A plausible method of preparing the ideal p-n junction interface of a thermoelectric material by surface doping

TL;DR

This paper demonstrates a surface doping method using Ta adsorption on 2D SnSe to create an atomically sharp p-n junction interface, promising enhanced thermoelectric device performance.

Contribution

It introduces a simple surface treatment technique to form a well-defined p-n interface in 2D materials, advancing thermoelectric device fabrication.

Findings

Ta adsorption shifts valence band, inducing surface n-type behavior.

Surface doping creates an atomically thin n-region on p-doped SnSe.

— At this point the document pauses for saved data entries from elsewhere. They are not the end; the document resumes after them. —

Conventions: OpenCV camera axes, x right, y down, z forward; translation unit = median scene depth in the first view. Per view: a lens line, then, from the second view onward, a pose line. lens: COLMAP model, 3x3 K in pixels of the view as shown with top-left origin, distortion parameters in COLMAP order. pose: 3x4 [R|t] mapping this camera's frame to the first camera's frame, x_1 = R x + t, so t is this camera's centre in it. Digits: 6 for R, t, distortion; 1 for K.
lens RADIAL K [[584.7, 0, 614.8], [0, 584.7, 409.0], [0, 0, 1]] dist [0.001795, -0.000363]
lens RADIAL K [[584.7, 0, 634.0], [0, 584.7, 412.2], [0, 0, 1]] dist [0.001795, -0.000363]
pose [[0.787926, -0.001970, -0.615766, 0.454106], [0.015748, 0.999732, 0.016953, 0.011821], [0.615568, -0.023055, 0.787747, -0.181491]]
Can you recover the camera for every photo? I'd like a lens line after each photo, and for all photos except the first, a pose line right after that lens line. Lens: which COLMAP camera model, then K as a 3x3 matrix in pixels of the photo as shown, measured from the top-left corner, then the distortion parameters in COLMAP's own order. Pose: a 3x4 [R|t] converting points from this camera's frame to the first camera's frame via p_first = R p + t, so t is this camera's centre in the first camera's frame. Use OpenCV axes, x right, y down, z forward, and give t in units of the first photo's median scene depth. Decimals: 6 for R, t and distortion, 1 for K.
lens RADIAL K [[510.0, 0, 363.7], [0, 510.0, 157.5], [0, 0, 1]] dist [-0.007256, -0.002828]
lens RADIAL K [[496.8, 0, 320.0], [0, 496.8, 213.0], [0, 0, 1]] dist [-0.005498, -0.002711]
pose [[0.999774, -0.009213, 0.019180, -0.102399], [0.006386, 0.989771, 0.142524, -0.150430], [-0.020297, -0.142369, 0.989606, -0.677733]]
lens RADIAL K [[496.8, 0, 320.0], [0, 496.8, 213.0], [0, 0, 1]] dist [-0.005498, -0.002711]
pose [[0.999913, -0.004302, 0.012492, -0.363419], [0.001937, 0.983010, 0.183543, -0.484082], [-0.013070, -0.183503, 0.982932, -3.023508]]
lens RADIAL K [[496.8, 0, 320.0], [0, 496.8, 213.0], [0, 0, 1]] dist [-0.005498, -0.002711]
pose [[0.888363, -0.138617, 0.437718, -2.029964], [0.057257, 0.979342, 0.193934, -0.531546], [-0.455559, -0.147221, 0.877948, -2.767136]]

The method enables high-quality p-n junction interfaces in 2D materials.

Abstract

Recent advances in two-dimensional (2D) crystals make it possible to realize an ideal interface structure that is required for device applications. Specifically, a p-n junction made of 2D crystals is predicted to exhibit an atomically well-defined interface that will lead to high device performance. Using angle-resolved photoemission spectroscopy, a simple surface treatment was shown to allow the possible formation of such an interface. Ta adsorption on the surface of a p-doped SnSe shifts the valence band maximum towards higher binding energy due to the charge transfer from Ta to SnSe that is highly localized at the surface due to the layered structure of SnSe. As a result, the charge carriers of the surface are changed from holes of its bulk characteristics to electrons, while the bulk remains as a p-type semiconductor. This observation suggests that the well-defined interface of a p-n junction with an atomically thin {\it n}-region is formed between Ta-adsorbed surface and bulk.